Шарль Анри Валентин и Адольф ГензельтШарль Анри Валентин и Адольф ГензельтШарль Анри Валентин Моранж, более известный как Алькан (1813 — 1888), и Адольф Гензельт (1814 — 1889) родились и умерли почти одновременно. Они имели исключительную репутацию, но оказались в стороне от основного русла развития пианизма. Одна из причин этого в том, что они мало выступали перед публикой. Алькан был мизантроп и чудак, а Гензельт -слишком нервный. Но оба они снискали глубокое уважение у своих современников. Алькан для свой эпохи был кем-то вроде Чарльза Айвза — затворник, редко появлявшийся на людях, композитор, сочинявший удивительную и практически неисполнимую музыку. В нашем веке у него нет недостатка в почитателях. Бузони восхищался Альканом и называл его пьесы «величайшим достижением в фортепианной музыке после Листа». Еще в 1930 году Эгон Петри включал в свои концерты этюды Алькана, составлявшие иногда половину программы.

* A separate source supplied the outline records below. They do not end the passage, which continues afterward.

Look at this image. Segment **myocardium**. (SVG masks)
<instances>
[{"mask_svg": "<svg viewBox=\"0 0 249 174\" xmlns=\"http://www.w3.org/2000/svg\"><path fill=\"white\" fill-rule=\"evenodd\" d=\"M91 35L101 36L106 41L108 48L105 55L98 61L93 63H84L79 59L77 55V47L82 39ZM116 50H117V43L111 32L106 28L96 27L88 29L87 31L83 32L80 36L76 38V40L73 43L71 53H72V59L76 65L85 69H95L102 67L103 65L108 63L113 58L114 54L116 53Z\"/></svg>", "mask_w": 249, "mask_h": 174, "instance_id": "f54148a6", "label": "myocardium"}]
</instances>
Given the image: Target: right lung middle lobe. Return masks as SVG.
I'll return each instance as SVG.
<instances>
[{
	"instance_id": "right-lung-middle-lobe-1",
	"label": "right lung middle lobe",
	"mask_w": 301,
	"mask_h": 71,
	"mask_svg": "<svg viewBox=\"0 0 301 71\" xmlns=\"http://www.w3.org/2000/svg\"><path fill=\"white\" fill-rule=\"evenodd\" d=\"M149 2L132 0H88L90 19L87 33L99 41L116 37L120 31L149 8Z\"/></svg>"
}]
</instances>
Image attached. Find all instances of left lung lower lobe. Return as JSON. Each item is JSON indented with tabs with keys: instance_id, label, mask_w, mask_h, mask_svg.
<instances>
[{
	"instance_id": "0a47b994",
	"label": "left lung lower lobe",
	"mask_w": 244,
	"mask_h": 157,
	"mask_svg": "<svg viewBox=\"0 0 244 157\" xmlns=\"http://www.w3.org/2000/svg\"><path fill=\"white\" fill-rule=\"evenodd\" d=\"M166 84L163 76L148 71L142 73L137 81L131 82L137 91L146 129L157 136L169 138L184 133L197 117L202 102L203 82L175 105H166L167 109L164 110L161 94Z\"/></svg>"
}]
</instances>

Известно о нем не слишком много. Мармонтель в своих «Знаменитых пианистах» подогревает внимание читателя к Алькану такими словами, как «тайна», «загадка». Родился и умер он в Париже, был воспитан в ортодоксальной еврейской вере, в шесть лет поступил в Консерваторию, в тринадцать получил первую премию по фортепиано и гармонии, в четырнадцать начал давать концерты и к семнадцати годам стал известным виртуозом. В этом возрасте у него еще не выработались те черты характера, которые позже сделали его нелюдимом. Он был членом литературного кружка, куда входили Гюго, Ламенне, Жорж Санд. Шопен и Лист были его близкими друзьями; Шопен принимал участие в его концертах, как, например, 3 марта 1838 года в салоне М.Попа. Программа была очень длинная, и девятым номером значились «отрывки из Симфонии Бетховена ля мажор, исполняемые на двух фортепиано гг. Альканом, Шопеном, Гутманом и Циммерманом». Пьер Циммерман, глава фортепианного факультета Консерватории с 1820-го по 1848 год, был педагогом Алькана. По-видимому, Алькан интересовал Шопена, так как последний даже вспомнил его на смертном одре. Войчех Гжимала присутствовал при последних часах Шопена, и в письме к банкиру Лео писал, что Шопен просил его уничтожить многие, как он выразился, «недостойные меня пьесы». Шопен просил их сжечь, но сберечь «начало Méthode: ее я оставляю Алькану и Реберу. Пусть что-нибудь полезное из нее почерпнут». (Наполеон Анри Ребер был второстепенным композитором того времени.)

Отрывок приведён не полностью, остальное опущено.